> YOUR GOAL:
Copy out again, unchanged, the line that contains "1. light [271,751,388,840]" and every line after it down to the last line of the data.

[Saved entries]
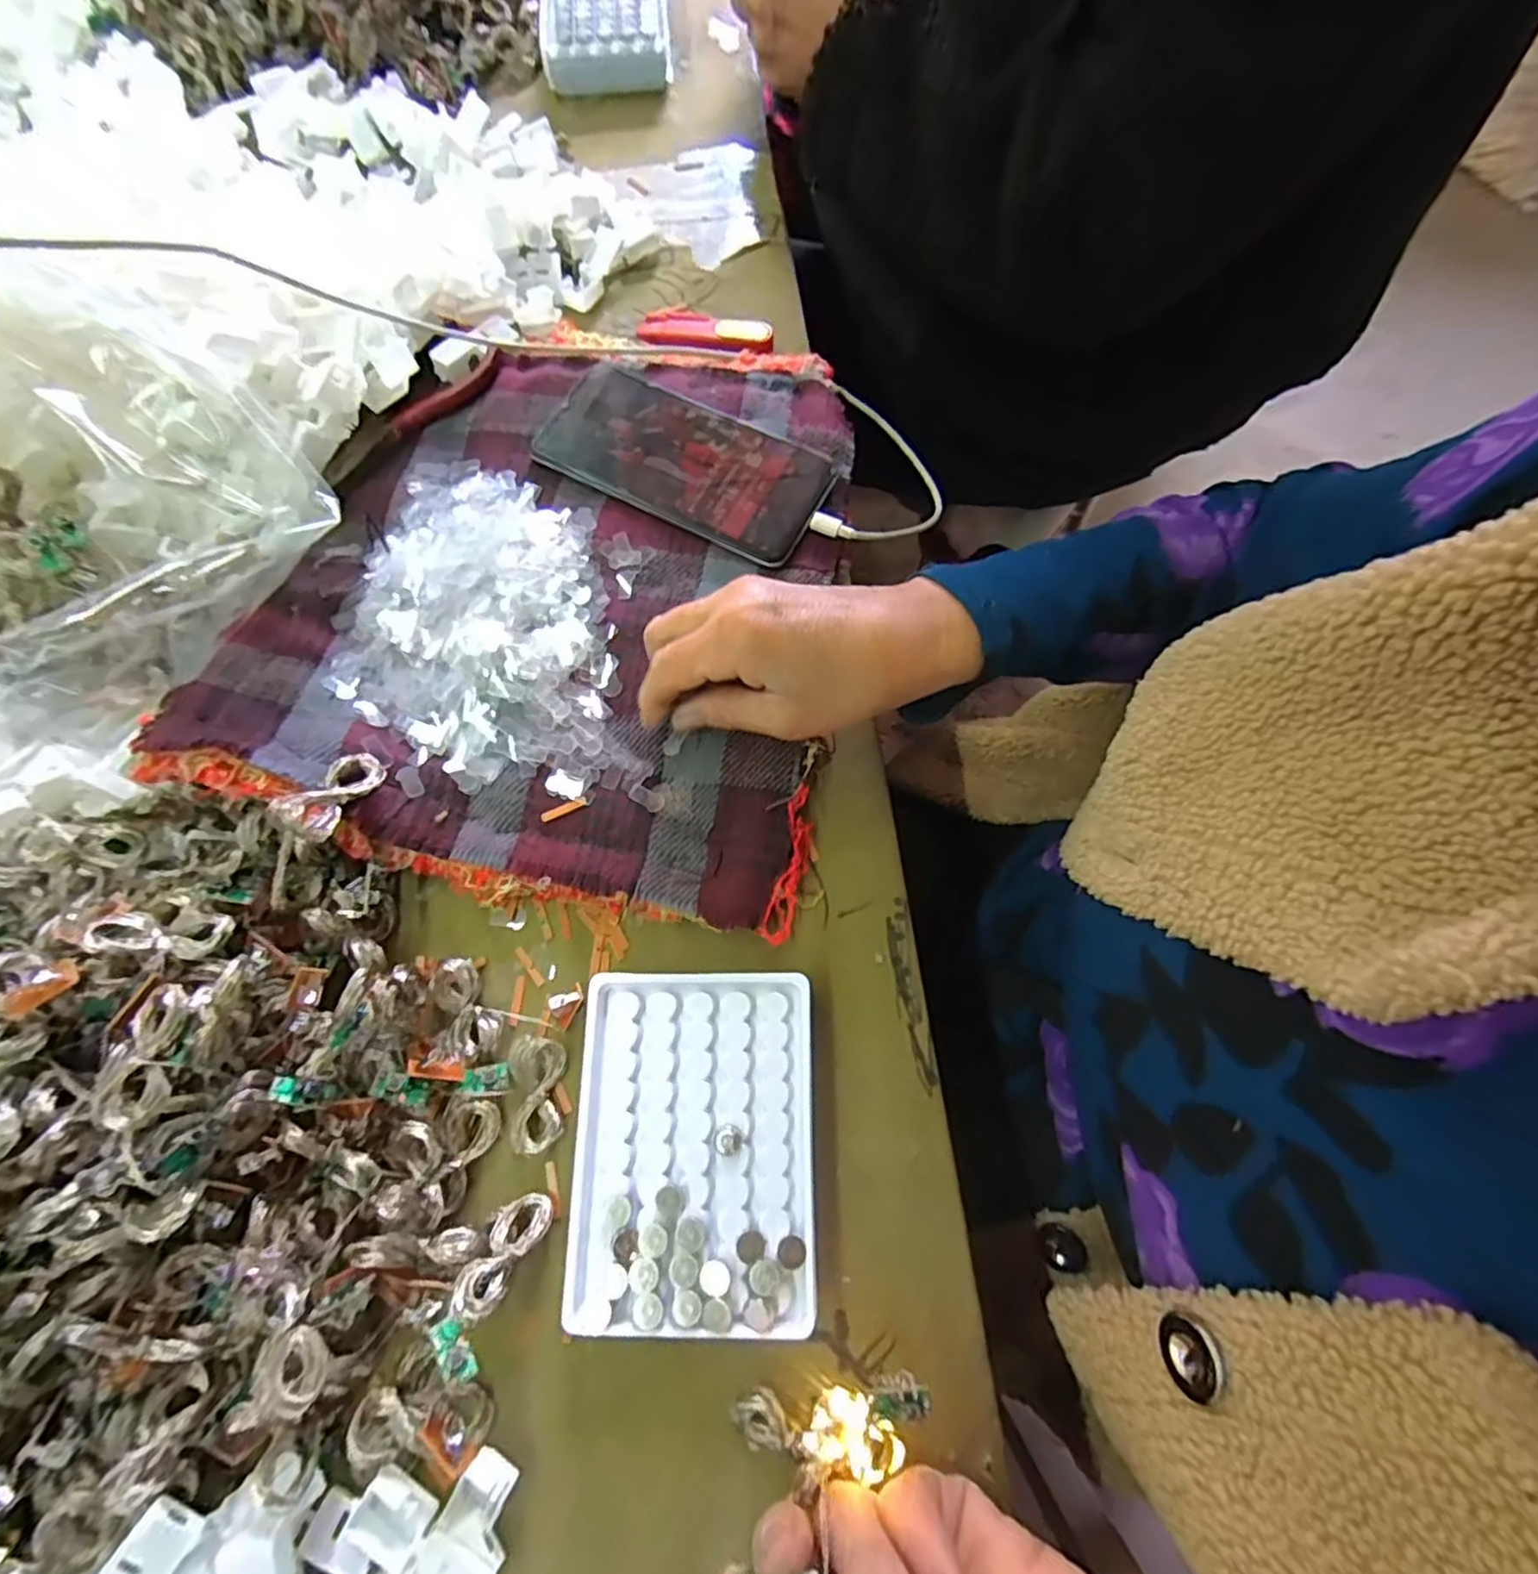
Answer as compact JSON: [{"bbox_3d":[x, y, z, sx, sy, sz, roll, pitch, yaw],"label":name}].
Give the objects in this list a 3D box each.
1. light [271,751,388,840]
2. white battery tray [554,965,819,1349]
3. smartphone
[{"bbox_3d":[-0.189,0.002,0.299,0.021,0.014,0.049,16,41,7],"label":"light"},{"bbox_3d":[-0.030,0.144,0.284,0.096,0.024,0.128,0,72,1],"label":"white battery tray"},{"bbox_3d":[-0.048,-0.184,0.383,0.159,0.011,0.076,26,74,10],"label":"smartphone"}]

> WRITTEN ANSWER:
1. light [271,751,388,840]
2. white battery tray [554,965,819,1349]
3. smartphone
[{"bbox_3d":[-0.189,0.002,0.299,0.021,0.014,0.049,16,41,7],"label":"light"},{"bbox_3d":[-0.030,0.144,0.284,0.096,0.024,0.128,0,72,1],"label":"white battery tray"},{"bbox_3d":[-0.048,-0.184,0.383,0.159,0.011,0.076,26,74,10],"label":"smartphone"}]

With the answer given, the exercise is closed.